Der Pakt mit seinen Bestimmungen zur Ausweitung der Überprüfung neuer Antragsteller, zur Beschleunigung der Prüfungsverfahren, zur Umverteilung von Asylbewerbern und zum Aufbau eines gemeinsamen Finanzpools wurde eingeführt, um eine echte Solidarität innerhalb der EU zu gewährleisten, etwas, das die südlichen Länder als schmerzlich vermisst beklagt hatten. Mit anderen Worten: Es soll sichergestellt werden, dass alle die Last der grenzüberschreitenden Herausforderung tragen.

"Es wäre nicht mit der Reform vereinbar, wenn die Niederlande ein Opt-Out aushandeln könnten, was auch einer der Hauptgründe ist, warum ein solches Opt-Out nicht denkbar ist", so Klassen.

Dies wird ein leeres Versprechen an die Wählerinnen und Wähler der rechtsextremen Partei in der Koalition bleiben.

Der Professor glaubt, dass sich die niederländische Exekutive der geringen Chancen bewusst ist, eine einstimmige Zustimmung für eine Ausnahmeregelung zu erhalten, die, wenn sie gewährt würde, die Asylsuchenden wahrscheinlich aus den Niederlanden in die Nachbarländer treiben würde, und vermutet nur einen Grund hinter dem kühnen Schritt: Wahlkampf.

"Ich bin der festen Überzeugung, dass unsere neue Regierung weiß und versteht, dass es kein Verfahren gibt, um ein Opt-out zu erreichen, indem man es bei der Kommission beantragt", sagte Klassen. "Dies wird ein leeres Versprechen an die Wählerinnen und Wähler der rechtsextremen Partei in der Koalition bleiben."

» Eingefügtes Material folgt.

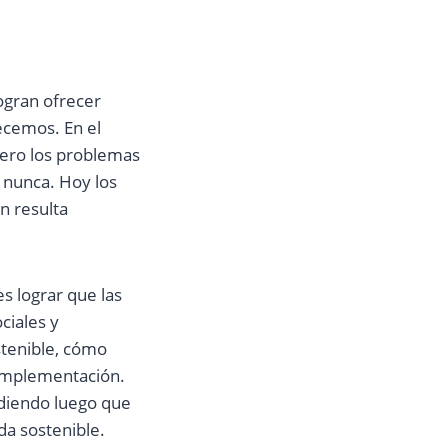
ogran ofrecer
ecemos. En el
pero los problemas
 nunca. Hoy los
n resulta
s lograr que las
ciales y
stenible, cómo
 implementación.
ndiendo luego que
da sostenible.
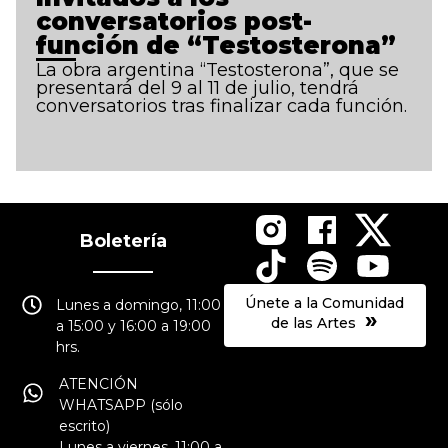
conversatorios post-
función de “Testosterona”
La obra argentina “Testosterona”, que se
presentará del 9 al 11 de julio, tendrá
conversatorios tras finalizar cada función.
Boletería
Únete a la Comunidad
Lunes a domingo, 11:00
»
de las Artes
a 15:00 y 16:00 a 19:00
hrs.
ATENCIÓN
WHATSAPP (sólo
escrito)
Lunes a viernes, 11:00 a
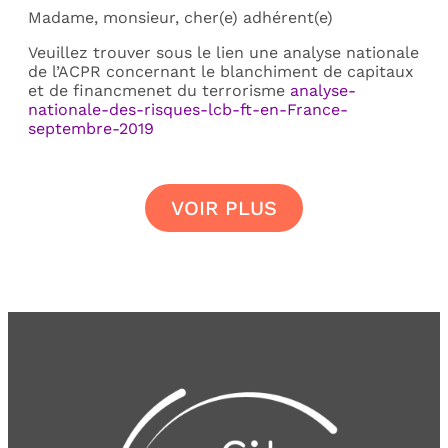
Madame, monsieur, cher(e) adhérent(e)
Veuillez trouver sous le lien une analyse nationale
de l’ACPR concernant le blanchiment de capitaux
et de financmenet du terrorisme
analyse-
nationale-des-risques-lcb-ft-en-France-
septembre-2019
VOIR PLUS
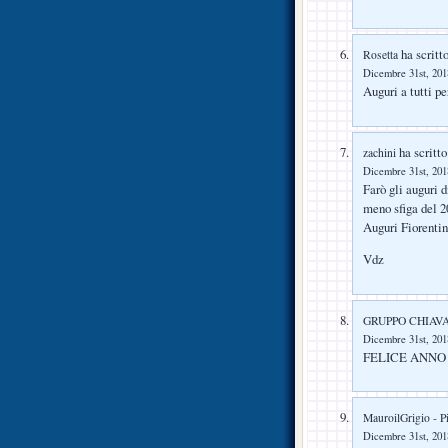
ha scritto
Rosetta
Dicembre 31st, 2018
Auguri a tutti pe
ha scritto
zachini
Dicembre 31st, 2018
Farò gli auguri 
meno sfiga del 
Auguri Fiorenti
Vdz
GRUPPO CHIAV
Dicembre 31st, 2018
FELICE ANNO
MauroilGrigio - P
Dicembre 31st, 2018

In einer Erklärung gegenüber Euronews weigerte sich die Europäische Kommission, politische Programme zu kommentieren und verwies auf die Tatsache, dass die Niederlande bei der Schlussabstimmung über den Pakt am 14. Mai für alle vorgelegten Rechtsvorschriften gestimmt haben.

"Die Verträge enthalten keine Bestimmungen (in Form eines Protokolls), die eine Opt-out-Klausel für die Niederlande in diesem Bereich (Innenpolitik) regeln", sagte ein Sprecher der Kommission.

"Einmal angenommen, ist das EU-Recht für alle betroffenen Mitgliedstaaten verbindlich und nach seinem Inkrafttreten gemäß den spezifischen Bestimmungen in jedem Rechtsakt anwendbar. Die Instrumente des Paktes werden für die Niederlande verbindlich sein."